The vote on the resolution sponsored by Ukraine and more than 65 co-sponsors took place on Thursday, the eve of the first anniversary of the invasion, while simultaneously a roundtable sponsored by India’s mission to explore the concept of “Gandhian Trusteeship” for world peace was taking place next door.
Explaining India’s abstention, the country’s Permanent Representative to UN, Ruchira Kamboj, who rushed to the General Assembly chamber from that meeting, said that “we will always call for dialogue and diplomacy as the only viable way out”.
The resolution did not mention negotiations to end the conflict, but called for “diplomatic efforts to achieve a comprehensive, just and lasting peace in Ukraine, consistent with the Charter”.
Kamboj asked, “Can any process that does not involve either of the two sides ever lead to a credible and meaningful solution”?
“While we take note of the stated objectives of today’s resolution, given its inherent limitations in reaching our desired goal of securing lasting peace we are constrained to abstain,” she said.
Kamboj invoked Prime Minister Narendra Modi’s often-quoted statement that “this cannot be an era of war” and said, “Escalation of hostilities and violence is in no one’s interest. Instead, an urgent return to the path of dialogue and diplomacy is the way forward.”
The resolution was adopted by 141 votes, with seven against and 32 abstentions in the Assembly where 191 of its 193 members retain voting rights.
The resolution deplores Russia’s invasion and demands its immediate withdrawal for a “comprehensive, just and lasting peace”.
It also demands the prosecution of crimes and justice for victims.
Earlier, two amendments sponsored by Russia’s close ally Belarus to gut the resolution were voted down, receiving only 11 votes for one and 15 for the other.

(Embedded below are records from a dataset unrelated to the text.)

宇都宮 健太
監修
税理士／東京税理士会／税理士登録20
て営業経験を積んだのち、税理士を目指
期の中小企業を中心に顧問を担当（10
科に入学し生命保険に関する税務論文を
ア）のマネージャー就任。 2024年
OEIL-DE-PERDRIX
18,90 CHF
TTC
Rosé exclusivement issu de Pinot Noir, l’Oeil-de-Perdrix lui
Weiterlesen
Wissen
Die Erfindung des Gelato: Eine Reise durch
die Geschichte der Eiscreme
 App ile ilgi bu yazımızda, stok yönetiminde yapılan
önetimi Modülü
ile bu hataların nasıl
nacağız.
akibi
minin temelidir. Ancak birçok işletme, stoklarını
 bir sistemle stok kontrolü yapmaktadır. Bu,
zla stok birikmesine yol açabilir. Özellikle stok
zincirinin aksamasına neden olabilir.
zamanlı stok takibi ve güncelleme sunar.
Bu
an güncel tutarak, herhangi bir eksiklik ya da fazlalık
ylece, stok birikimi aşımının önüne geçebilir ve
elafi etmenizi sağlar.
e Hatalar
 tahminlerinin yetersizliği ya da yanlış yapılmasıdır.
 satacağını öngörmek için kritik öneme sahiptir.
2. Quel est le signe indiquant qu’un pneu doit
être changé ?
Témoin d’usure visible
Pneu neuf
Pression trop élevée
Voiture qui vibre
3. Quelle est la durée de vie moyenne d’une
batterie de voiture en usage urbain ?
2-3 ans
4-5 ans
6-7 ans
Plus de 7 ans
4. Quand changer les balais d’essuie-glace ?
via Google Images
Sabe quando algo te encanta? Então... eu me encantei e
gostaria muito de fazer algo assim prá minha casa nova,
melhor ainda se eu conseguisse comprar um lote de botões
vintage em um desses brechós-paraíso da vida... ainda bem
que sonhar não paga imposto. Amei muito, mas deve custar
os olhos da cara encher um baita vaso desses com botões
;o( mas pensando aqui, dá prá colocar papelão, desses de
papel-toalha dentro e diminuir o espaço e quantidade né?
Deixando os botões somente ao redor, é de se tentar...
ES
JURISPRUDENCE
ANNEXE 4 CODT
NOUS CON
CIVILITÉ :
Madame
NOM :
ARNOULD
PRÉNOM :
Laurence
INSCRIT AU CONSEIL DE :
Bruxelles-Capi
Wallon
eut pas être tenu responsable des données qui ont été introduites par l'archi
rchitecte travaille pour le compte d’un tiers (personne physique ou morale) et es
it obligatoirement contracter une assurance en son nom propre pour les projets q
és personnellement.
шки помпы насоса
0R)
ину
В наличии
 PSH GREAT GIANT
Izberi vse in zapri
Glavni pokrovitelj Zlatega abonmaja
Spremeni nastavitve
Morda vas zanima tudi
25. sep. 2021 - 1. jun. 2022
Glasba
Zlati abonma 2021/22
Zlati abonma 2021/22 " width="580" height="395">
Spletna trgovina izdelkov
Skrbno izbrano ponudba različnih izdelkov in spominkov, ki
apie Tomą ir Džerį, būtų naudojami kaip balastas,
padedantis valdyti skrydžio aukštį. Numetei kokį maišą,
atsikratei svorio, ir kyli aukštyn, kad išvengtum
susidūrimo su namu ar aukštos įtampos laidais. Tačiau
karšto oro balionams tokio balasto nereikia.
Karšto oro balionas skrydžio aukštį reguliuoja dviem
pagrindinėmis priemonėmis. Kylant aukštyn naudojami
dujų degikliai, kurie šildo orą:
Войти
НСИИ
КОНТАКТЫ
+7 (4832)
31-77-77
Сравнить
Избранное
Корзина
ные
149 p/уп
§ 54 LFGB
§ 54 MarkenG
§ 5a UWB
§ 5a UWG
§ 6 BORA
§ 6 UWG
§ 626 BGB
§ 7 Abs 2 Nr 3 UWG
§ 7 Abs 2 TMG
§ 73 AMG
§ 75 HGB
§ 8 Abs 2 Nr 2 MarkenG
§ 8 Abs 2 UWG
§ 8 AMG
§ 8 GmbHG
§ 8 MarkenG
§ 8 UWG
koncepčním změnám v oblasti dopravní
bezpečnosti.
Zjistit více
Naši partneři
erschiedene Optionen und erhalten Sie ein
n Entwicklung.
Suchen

India abstained also on the amendments that sought to remove references to Moscow’s aggression and invasion and the demand for it to withdraw from occupied territories, while calling instead for an end to arms supply to Ukraine.
In a sideshow, Pakistan’s Permanent Representative Munir Akram brought up Kashmir claiming that it had parallels to Ukraine, which the sponsors of the resolution ignore.
Pratik Mathur, a counsellor at India’s mission, said it was an “uncalled for provocation” that “is particularly regrettable and certainly misplaced at a time when after two days of intense discussions, we have all agreed that the path of peace can be the only path forward to resolve conflict”.
Kamboj said that despite the support of member states for diplomatic efforts to end the conflict and UN Secretary-General Antonio Guterres’ attempts to promote a comprehensive peace, “reports from the ground portray a complex scenario with the conflict intensifying on several fronts.”
The General Assembly took up the resolution in an emergency session because of the paralysis of the Security Council hobbled by Russia’s vetoes and it has brought to the fore demands for reforms, which India has been lobbying for.
India’s Permanent Representative to UN pointedly asked, “Has the UN system and particularly its principal organ, the UN Security Council based on a 1945 world construct not been rendered ineffective to address contemporary challenges to global peace and security”?
Only the five countries that were considered the winners of World War II were given veto rights in the Council.
Unlike Security Council resolutions, those of the General Assembly have no enforcement powers and only carry moral influence.
Thursday’s was the sixth resolution on Ukraine since the invasion that began on February 24 a year ago and India has abstained on all of them.
Kamboj said that India was concerned that the “conflict has resulted in the loss of countless lives and misery, particularly for women, children and the elderly, with millions becoming homeless and forced to seek shelter in neighbouring countries… economic reports of attacks on civilians and civilian infrastructure are also deeply concerning”.
India, for its part, was helping deal with its fallout in Ukraine and elsewhere, she added.
We are providing both humanitarian assistance to Ukraine and economic support to some of our neighbours in the Global South under economic distress even as they stare at the escalating costs of food, fuel and fertilisers, which has been a consequential fallout of the ongoing conflicta, she said.